Claire Happel Ashe

Harp Teacher

Claire Happel Ashe

SAA Member

Claire Happel Ashe currently teaches at Valparaiso University, the Music Institute of Chicago, Olivet Nazarene University, and the James Hart Harp Program in the Homewood Public Schools. She has served on the faculty of the University of Notre Dame, Saint Mary’s College, Illinois Summer Youth Music, and Blue Lake Fine Arts Camp, and as a teaching assistant at Yale University, the University of Illinois, and the Music in the Mountains Festival. She holds degrees in harp performance from Yale University (June Han) and the University of Illinois at Urbana-Champaign (Ann Yeung), where she also received a BFA in Dance. In 2007-08, she studied on a Fulbright Scholarship in Prague with Jana Boušková. In ensembles, she has appeared with the St.
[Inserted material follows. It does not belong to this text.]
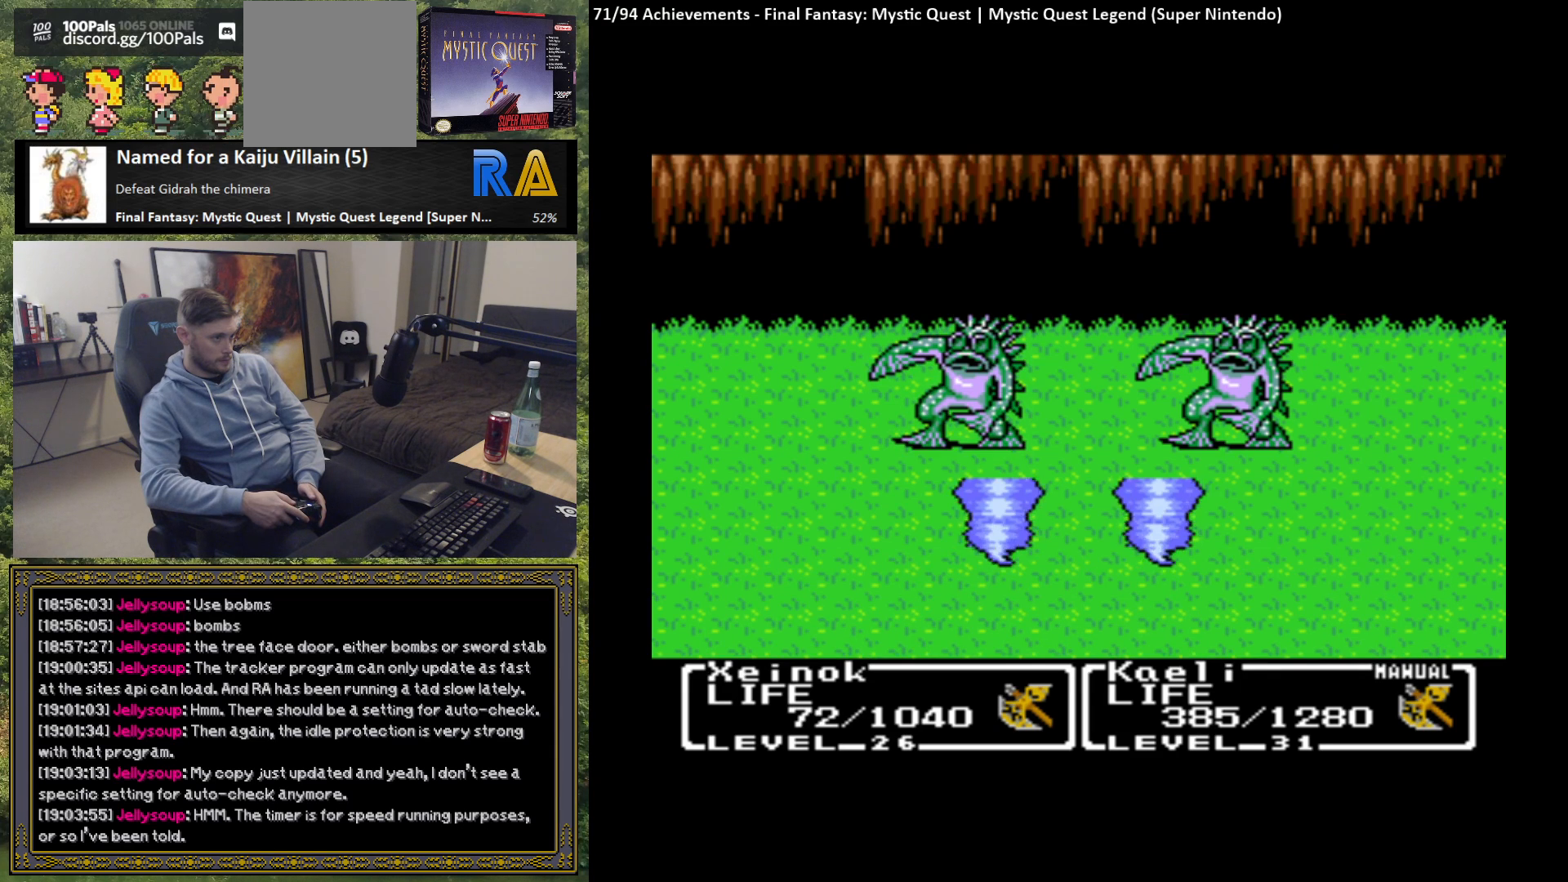
{"buttons": [], "left_stick": "center", "events": []}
Louis Symphony Orchestra, Milwaukee Symphony Orchestra, Orquesta Sinfónica Nacional of the Dominican Republic, and the Newberry Consort among many other ensembles. She regularly collaborates in chamber music concerts with bassist Philip Alejo (River Town Duo), oboist Karisa Werdon (Immer Neu), and guitarist James Moore and mandolin player Jeremy Harting (Noble Fowl Trio). An advocate of new music, she has performed with contemporary ensembles such as the Chicago Composers Orchestra, International Ensemble Modern Academy, Ostravská Banda, Berg Orchestra, and the Pulitzer Series of St. Louis, and commissioned new works with grants from the Urbana Public Arts Program, City of Chicago Cultural Affairs, American Harp Society, and the Illinois Arts Council. In the summers, she has performed at the Midwest Harp Festival, American Harp Society Conferences and Institutes in Chicago, Logan (UT), and Tacoma (WA), and presented at the World Harp Congress in Dublin and Alexander Technique Congress in Chicago. In addition to performances on the modern pedal harp, she has recently ventured into historical performance, working with Cheryl Ann Fulton, Charlotte Mattax Moersch, and Christa Patton at the Madison Early Music Festival and Queens College Early Opera Workshop. She is a graduate of the Alexander Technique Centre Urbana (Joan and Alex Murray), and her doctoral research (funded by a P.E.O Scholar Award) explored applications of the Alexander Technique and developmental movement patterns to harp performance.